Sikap ini membuat orang mampu bersyukur terhadap segala nikmat yang didapat dari kemurahan Tuhan . Ini penting agar kita tidak melewatkan kesempatan untuk mengecap kebahagiaan yang sudah ada. Kalau kita mampu menghayatinya maka ketentraman dan kedamaian batin dapat selalu menyelimuti hati. Kita boleh berharap memperoleh yang lebih, namun jangan terperangkap hatinya pada sesuatu yang belum didapat dan melupakan kenikmatan yang ada didepan mata. Pelihara hatinya sedemikian rupa sehingga tidak terjebak
dalam keluhan – keluhan.
Kebiasaan mengeluh dapat membuat seluruh kehidupan menjadi serba salah. Begitu bangun tidur sudah mulai mengeluh tidurnya tidak nyenyak. Sebentar lagi mengeluh sarapannya tidak enak. Begitu menuju kekantor mengeluh lalu lintas yang semrawut. Tiba dikantor mengeluh banyak pekerjaan yang belum terselesaikan . Pulang kerumah mengeluh anak-anaknya ribut. Sebelum berangkat tidur mengeluh istrinya sibuk sendiri.
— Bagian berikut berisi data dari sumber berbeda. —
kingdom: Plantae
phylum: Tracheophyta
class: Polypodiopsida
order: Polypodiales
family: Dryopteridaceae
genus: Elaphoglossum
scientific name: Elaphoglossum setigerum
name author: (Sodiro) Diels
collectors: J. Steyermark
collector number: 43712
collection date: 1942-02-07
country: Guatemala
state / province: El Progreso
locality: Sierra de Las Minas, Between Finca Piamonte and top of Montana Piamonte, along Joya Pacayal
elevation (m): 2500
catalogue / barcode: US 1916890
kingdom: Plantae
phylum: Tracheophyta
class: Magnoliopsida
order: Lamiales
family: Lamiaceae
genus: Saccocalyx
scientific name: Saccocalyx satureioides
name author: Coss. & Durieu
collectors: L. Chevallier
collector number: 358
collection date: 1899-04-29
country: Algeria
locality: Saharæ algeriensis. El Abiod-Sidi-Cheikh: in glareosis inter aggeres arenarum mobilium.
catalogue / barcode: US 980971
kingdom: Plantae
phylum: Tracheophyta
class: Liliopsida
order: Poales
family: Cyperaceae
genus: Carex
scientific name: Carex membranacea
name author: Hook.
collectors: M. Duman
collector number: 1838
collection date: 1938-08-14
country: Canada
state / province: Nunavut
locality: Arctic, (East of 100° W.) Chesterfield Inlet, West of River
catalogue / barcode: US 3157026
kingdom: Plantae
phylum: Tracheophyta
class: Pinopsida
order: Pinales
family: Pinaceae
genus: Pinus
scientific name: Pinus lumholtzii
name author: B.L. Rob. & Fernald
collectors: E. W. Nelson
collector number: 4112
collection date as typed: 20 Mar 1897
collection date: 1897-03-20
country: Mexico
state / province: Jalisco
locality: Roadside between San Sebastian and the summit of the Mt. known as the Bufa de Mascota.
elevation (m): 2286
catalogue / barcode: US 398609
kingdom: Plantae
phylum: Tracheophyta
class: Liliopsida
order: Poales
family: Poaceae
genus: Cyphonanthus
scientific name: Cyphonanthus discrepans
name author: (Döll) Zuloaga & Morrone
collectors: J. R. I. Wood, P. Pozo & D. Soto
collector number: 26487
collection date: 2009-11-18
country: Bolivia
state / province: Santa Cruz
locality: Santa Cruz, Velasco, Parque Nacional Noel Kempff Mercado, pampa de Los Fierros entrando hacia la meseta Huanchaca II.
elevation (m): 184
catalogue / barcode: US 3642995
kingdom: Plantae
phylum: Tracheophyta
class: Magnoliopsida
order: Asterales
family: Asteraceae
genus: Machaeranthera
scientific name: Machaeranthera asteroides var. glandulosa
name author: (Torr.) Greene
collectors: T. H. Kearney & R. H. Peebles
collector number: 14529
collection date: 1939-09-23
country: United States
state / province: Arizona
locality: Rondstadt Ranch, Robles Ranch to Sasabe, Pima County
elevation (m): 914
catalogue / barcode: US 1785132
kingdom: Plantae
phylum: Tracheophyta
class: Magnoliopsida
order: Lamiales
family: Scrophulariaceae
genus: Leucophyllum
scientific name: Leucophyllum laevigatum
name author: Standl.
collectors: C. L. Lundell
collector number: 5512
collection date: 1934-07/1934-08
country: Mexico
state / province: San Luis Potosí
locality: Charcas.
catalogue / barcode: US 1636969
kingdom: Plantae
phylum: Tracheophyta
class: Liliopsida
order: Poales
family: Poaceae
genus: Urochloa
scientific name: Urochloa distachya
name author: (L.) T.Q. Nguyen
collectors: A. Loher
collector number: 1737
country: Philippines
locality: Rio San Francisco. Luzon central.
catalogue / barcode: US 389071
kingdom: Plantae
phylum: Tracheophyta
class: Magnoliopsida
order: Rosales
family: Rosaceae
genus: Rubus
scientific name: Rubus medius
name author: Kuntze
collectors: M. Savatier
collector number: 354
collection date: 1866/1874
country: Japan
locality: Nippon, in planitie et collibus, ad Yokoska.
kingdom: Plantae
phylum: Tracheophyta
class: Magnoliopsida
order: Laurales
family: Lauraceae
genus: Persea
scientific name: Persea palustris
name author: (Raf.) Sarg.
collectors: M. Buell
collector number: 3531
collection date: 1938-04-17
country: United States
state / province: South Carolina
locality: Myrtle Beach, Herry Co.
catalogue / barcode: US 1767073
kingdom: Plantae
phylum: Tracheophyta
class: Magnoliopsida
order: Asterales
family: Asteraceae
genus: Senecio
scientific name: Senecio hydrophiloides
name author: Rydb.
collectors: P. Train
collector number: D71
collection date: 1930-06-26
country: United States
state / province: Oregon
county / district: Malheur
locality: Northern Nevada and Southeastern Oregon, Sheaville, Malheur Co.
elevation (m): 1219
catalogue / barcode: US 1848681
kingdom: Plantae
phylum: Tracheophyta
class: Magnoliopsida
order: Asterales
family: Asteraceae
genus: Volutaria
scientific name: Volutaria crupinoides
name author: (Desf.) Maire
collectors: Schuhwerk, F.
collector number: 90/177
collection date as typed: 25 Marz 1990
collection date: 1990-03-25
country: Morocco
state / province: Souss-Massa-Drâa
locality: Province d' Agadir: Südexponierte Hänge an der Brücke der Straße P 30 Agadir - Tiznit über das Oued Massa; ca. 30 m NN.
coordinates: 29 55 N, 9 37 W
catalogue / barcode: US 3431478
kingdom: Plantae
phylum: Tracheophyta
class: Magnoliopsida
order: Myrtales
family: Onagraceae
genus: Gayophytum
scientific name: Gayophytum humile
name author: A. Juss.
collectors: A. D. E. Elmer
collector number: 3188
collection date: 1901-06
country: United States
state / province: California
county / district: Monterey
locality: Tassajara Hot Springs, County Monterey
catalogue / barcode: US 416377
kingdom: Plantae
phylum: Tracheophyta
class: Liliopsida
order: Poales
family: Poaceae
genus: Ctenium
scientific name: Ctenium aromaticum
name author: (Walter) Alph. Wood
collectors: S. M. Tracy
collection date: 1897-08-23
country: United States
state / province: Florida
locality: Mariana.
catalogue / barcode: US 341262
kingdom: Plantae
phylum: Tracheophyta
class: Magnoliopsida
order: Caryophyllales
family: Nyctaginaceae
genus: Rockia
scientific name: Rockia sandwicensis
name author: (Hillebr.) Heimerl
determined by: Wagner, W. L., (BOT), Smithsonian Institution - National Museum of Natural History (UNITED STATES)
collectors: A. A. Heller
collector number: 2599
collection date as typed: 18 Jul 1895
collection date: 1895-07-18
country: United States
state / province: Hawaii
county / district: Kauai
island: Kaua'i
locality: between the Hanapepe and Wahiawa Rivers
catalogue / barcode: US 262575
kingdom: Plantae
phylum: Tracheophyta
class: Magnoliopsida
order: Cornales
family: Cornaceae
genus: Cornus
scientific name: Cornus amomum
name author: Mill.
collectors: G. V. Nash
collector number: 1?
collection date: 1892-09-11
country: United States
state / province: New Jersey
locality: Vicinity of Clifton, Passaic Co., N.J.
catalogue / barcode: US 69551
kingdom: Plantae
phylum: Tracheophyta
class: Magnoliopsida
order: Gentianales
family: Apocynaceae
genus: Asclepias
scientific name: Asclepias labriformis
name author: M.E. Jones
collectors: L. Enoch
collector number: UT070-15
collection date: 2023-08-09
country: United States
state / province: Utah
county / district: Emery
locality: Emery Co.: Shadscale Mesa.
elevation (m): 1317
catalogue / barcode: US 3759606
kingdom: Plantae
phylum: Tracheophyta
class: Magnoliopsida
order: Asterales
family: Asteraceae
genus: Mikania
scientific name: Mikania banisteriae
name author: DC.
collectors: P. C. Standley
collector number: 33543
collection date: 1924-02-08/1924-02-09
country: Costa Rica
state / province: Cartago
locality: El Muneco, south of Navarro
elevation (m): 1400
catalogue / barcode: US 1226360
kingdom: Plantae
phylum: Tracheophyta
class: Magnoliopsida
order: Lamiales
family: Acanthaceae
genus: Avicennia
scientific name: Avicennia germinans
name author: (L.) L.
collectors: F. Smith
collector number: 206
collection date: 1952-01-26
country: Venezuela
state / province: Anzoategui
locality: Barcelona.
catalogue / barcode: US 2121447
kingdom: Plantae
Sepanjang hari belum sempat bersyukur terhadap apa-apa yang sudah didapatkan sekarang. Lupa bersyukur ketika bangun tidur menemukan dirinya masih sehat-sehat saja. Lupa bersyukur masih ada yang dimakan. Lupa bersyukur masih memiliki kendaraan yang dapat digunakan berangkat kekantor. Lupa bersyukur masih memiliki pekerjaan. Lupa bersyukur masih memiliki anak-anak dan sebuah keluarga. Lupa bersyukur masih didampingi seorang istri. Lupa bersyukur bahwa Tuhan masih senantiasa menyertainya.
Temukanlah cara-cara bersyukur atas segala masalah yang dihadapi dan semua itu akan menjadi berkah bagimu. Orang yang dapat bersyukur tetap terjaga kemurahan hatinya. Tuhan mencintai orang-orang yang bermurah hati dan akan membalasnya dengan kemurahan-kemurahan lainnya.